I’m a huge Oscars fan. I once recorded a commentary for Chicago Public Radio about how seriously I take Oscars parties (back when we had them…sniff.). One year, I even compiled a list of favorite Oscar moments for this blog.
Although the ceremony will be different this year, I will nonetheless capture as much of it as I can on You Tube Monday night. But although I’ve only seen about half of the nominated films, I know right now that I will already be disappointed by the results.
And that’s because one film from 2020 that really deserved recognition didn’t get it: Never, Rarely, Sometimes, Always. Yeah, I know the Oscars are cheesy and they overlook good films every year. But the Oscars also matter. And I really would have liked to have seen this small, Indie movie have its day in the sun.
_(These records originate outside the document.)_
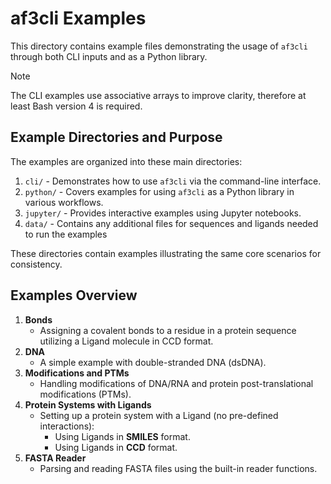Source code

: # af3cli Examples

This directory contains example files demonstrating the usage of `af3cli` through both CLI inputs and as a Python library. 

> [!NOTE]
> The CLI examples use associative arrays to improve clarity, therefore at least Bash version 4 is required.

## Example Directories and Purpose
The examples are organized into these main directories:
1. `cli/` - Demonstrates how to use `af3cli` via the command-line interface.
2. `python/` - Covers examples for using `af3cli` as a Python library in various workflows.
3. `jupyter/` - Provides interactive examples using Jupyter notebooks.
4. `data/` - Contains any additional files for sequences and ligands needed to run the examples

These directories contain examples illustrating the same core scenarios for consistency.

## Examples Overview
1. **Bonds**
   - Assigning a covalent bonds to a residue in a protein sequence utilizing a Ligand molecule in CCD format.
2. **DNA**
   - A simple example with double-stranded DNA (dsDNA).
3. **Modifications and PTMs**
   - Handling modifications of DNA/RNA and protein post-translational modifications (PTMs).
4. **Protein Systems with Ligands**
   - Setting up a protein system with a Ligand (no pre-defined interactions):
     - Using Ligands in **SMILES** format.
     - Using Ligands in **CCD** format.
5. **FASTA Reader**
   - Parsing and reading FASTA files using the built-in reader functions.

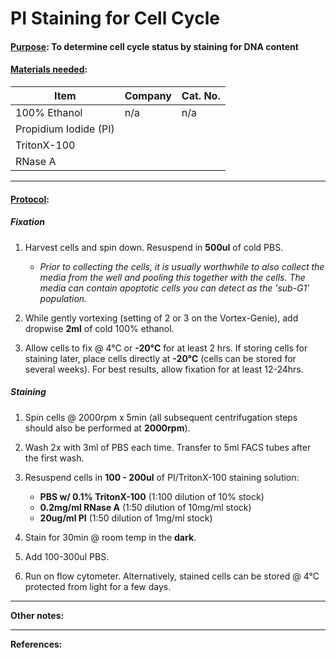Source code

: # PI Staining for Cell Cycle

#### <u>Purpose</u>: To determine cell cycle status by staining for DNA content

#### <u>Materials needed</u>:
| Item                                              | Company       | Cat. No.           |
| ------------------------------------------------- | ------------- | ------------------ |
| 100% Ethanol | n/a | n/a |
| Propidium Iodide (PI) |  |  |
| TritonX-100 |  |  |
| RNase A |  |  |

---
#### <u>Protocol</u>:

##### Fixation

1. Harvest cells and spin down. Resuspend in **500ul** of cold PBS. 
	- *Prior to collecting the cells, it is usually worthwhile to also collect the media from the well and pooling this together with the cells. The media can contain apoptotic cells you can detect as the 'sub-G1' population.*

2. While gently vortexing (setting of 2 or 3 on the Vortex-Genie), add dropwise **2ml** of cold 100% ethanol.

3. Allow cells to fix @ 4&deg;C or **-20&deg;C** for at least 2 hrs. If storing cells for staining later, place cells directly at  **-20&deg;C** (cells can be stored for several weeks).  For best results, allow fixation for at least 12-24hrs.


##### Staining

1. Spin cells @ 2000rpm x 5min (all subsequent centrifugation steps should also be performed at **2000rpm**).

2. Wash 2x with 3ml of PBS each time. Transfer to 5ml FACS tubes after the first wash.

3. Resuspend cells in **100 - 200ul** of PI/TritonX-100 staining solution:
	- **PBS w/ 0.1% TritonX-100**    (1:100 dilution of 10% stock)
	- **0.2mg/ml RNase A**    (1:50 dilution of 10mg/ml stock)
	- **20ug/ml PI**         (1:50 dilution of 1mg/ml stock)

4. Stain for 30min @ room temp in the **dark**.

5. Add 100-300ul PBS. 

6. Run on flow cytometer. Alternatively, stained cells can be stored @ 4&deg;C protected from light for a few days.

---
**Other notes:**

---
**References:**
Never/Rarely is a film about a 17-year old girl seeking to terminate a pregnancy. I realize that topic may be unpalatable to some for all sorts of reasons, so by all means stop reading this review if it is. But I still think this is a film worth seeing, for a variety of reasons:
a. It’s understated. First of all, Never Rarely is not message-y. While the writer/director Eliza Hittman’s politics – and punchline – are clear, this is one of the most understated films on a highly contentious issue I’ve ever seen. I appreciated that. I hate being proselytized to, even on a message with which I might be otherwise be inclined to agree. (See much of Michael Moore’s oeuvre, for example).
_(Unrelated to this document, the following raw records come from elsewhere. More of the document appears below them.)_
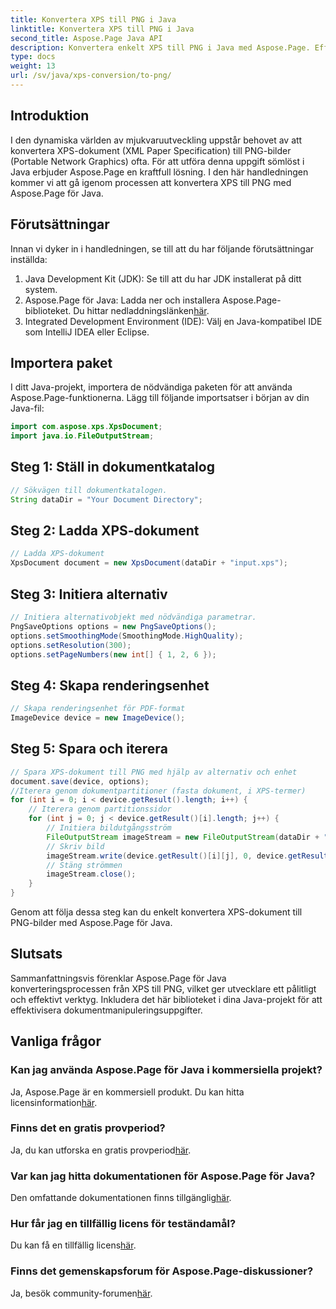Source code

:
 ```yaml
---
title: Konvertera XPS till PNG i Java
linktitle: Konvertera XPS till PNG i Java
second_title: Aspose.Page Java API
description: Konvertera enkelt XPS till PNG i Java med Aspose.Page. Effektivisera dokumentuppgifter med denna pålitliga och utvecklarvänliga lösning.
type: docs
weight: 13
url: /sv/java/xps-conversion/to-png/
---
```

## Introduktion
I den dynamiska världen av mjukvaruutveckling uppstår behovet av att konvertera XPS-dokument (XML Paper Specification) till PNG-bilder (Portable Network Graphics) ofta. För att utföra denna uppgift sömlöst i Java erbjuder Aspose.Page en kraftfull lösning. I den här handledningen kommer vi att gå igenom processen att konvertera XPS till PNG med Aspose.Page för Java.
## Förutsättningar
Innan vi dyker in i handledningen, se till att du har följande förutsättningar inställda:
1. Java Development Kit (JDK): Se till att du har JDK installerat på ditt system.
2.  Aspose.Page för Java: Ladda ner och installera Aspose.Page-biblioteket. Du hittar nedladdningslänken[här](https://releases.aspose.com/page/java/).
3. Integrated Development Environment (IDE): Välj en Java-kompatibel IDE som IntelliJ IDEA eller Eclipse.
## Importera paket
I ditt Java-projekt, importera de nödvändiga paketen för att använda Aspose.Page-funktionerna. Lägg till följande importsatser i början av din Java-fil:
```java
import com.aspose.xps.XpsDocument;
import java.io.FileOutputStream;
```
## Steg 1: Ställ in dokumentkatalog
```java
// Sökvägen till dokumentkatalogen.
String dataDir = "Your Document Directory";
```
## Steg 2: Ladda XPS-dokument
```java
// Ladda XPS-dokument
XpsDocument document = new XpsDocument(dataDir + "input.xps");
```
## Steg 3: Initiera alternativ
```java
// Initiera alternativobjekt med nödvändiga parametrar.
PngSaveOptions options = new PngSaveOptions();
options.setSmoothingMode(SmoothingMode.HighQuality);
options.setResolution(300);
options.setPageNumbers(new int[] { 1, 2, 6 });
```
## Steg 4: Skapa renderingsenhet
```java
// Skapa renderingsenhet för PDF-format
ImageDevice device = new ImageDevice();
```
## Steg 5: Spara och iterera
```java
// Spara XPS-dokument till PNG med hjälp av alternativ och enhet
document.save(device, options);
//Iterera genom dokumentpartitioner (fasta dokument, i XPS-termer)
for (int i = 0; i < device.getResult().length; i++) {
    // Iterera genom partitionssidor
    for (int j = 0; j < device.getResult()[i].length; j++) {
        // Initiera bildutgångsström
        FileOutputStream imageStream = new FileOutputStream(dataDir + "XPStoPNG" + "_" + (i + 1) + "_" + (j + 1) + ".png");
        // Skriv bild
        imageStream.write(device.getResult()[i][j], 0, device.getResult()[i][j].length);
        // Stäng strömmen
        imageStream.close();
    }
}
```
Genom att följa dessa steg kan du enkelt konvertera XPS-dokument till PNG-bilder med Aspose.Page för Java.
## Slutsats
Sammanfattningsvis förenklar Aspose.Page för Java konverteringsprocessen från XPS till PNG, vilket ger utvecklare ett pålitligt och effektivt verktyg. Inkludera det här biblioteket i dina Java-projekt för att effektivisera dokumentmanipuleringsuppgifter.
## Vanliga frågor
### Kan jag använda Aspose.Page för Java i kommersiella projekt?
 Ja, Aspose.Page är en kommersiell produkt. Du kan hitta licensinformation[här](https://purchase.aspose.com/buy).
### Finns det en gratis provperiod?
 Ja, du kan utforska en gratis provperiod[här](https://releases.aspose.com/).
### Var kan jag hitta dokumentationen för Aspose.Page för Java?
 Den omfattande dokumentationen finns tillgänglig[här](https://reference.aspose.com/page/java/).
### Hur får jag en tillfällig licens för teständamål?
 Du kan få en tillfällig licens[här](https://purchase.aspose.com/temporary-license/).
### Finns det gemenskapsforum för Aspose.Page-diskussioner?
 Ja, besök community-forumen[här](https://forum.aspose.com/c/page/39).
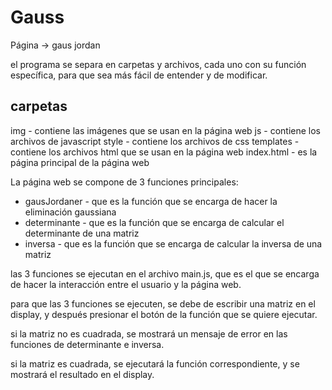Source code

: # Gauss
Página -> gaus jordan
<!-- éste es un reedme de la página web de gauss -->

el programa se separa en carpetas y archivos, cada uno con su función específica, para que sea más fácil de entender y de modificar.

## carpetas
img - contiene las imágenes que se usan en la página web
js - contiene los archivos de javascript
style - contiene los archivos de css
templates - contiene los archivos html que se usan en la página web
index.html - es la página principal de la página web

La página web se compone de 3 funciones principales:
- gausJordaner - que es la función que se encarga de hacer la eliminación gaussiana
- determinante - que es la función que se encarga de calcular el determinante de una matriz
- inversa - que es la función que se encarga de calcular la inversa de una matriz

las 3 funciones se ejecutan en el archivo main.js, que es el que se encarga de hacer la interacción entre el usuario y la página web.

<!-- e incluso se puede ejecutar el programa con la combinación de teclas sHIFT + ENTER -->

para que las 3 funciones se ejecuten, se debe de escribir una matriz en el display, y después presionar el botón de la función que se quiere ejecutar.

si la matriz no es cuadrada, se mostrará un mensaje de error en las funciones de determinante e inversa.

si la matriz es cuadrada, se ejecutará la función correspondiente, y se mostrará el resultado en el display.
b. It’s grim. The film is also profoundly sad. There’s a scene where the protagonist answers some questions about her sex life with a counselor that is quietly devastating. That’s largely down to the performance from newcomer Sidney Flanigan. I’m not much for feel-good films, so this bleakness worked for me.
c. It’s about social class in America. In this sense, the film shares one theme with Minari, another 2020 filmic wonder that *has* gotten the attention it deserves. Never Rarely explores what happens when you don’t have enough money, and the lengths you need to go to achieve things that are trivial for someone else with more privilege. As Hittman explains in an interview in The Guardian, the real enemy in this film are the wider social structures that keep this girl down, not any one person in particular.
d. It’s about self-determination. One may differ on the abortion question, but one can’t deny the pluck and resourcefulness the main character and her cousin display in their efforts to get this procedure done. In this sense, Never Rarely is also a very American film.
e. It’s beautifully acted. Flanigan isn’t the only one to deliver a tour de force performance. So does her co-start Talia Ryder, and all the minor characters who dot this harsh but flinty coming-of-age story.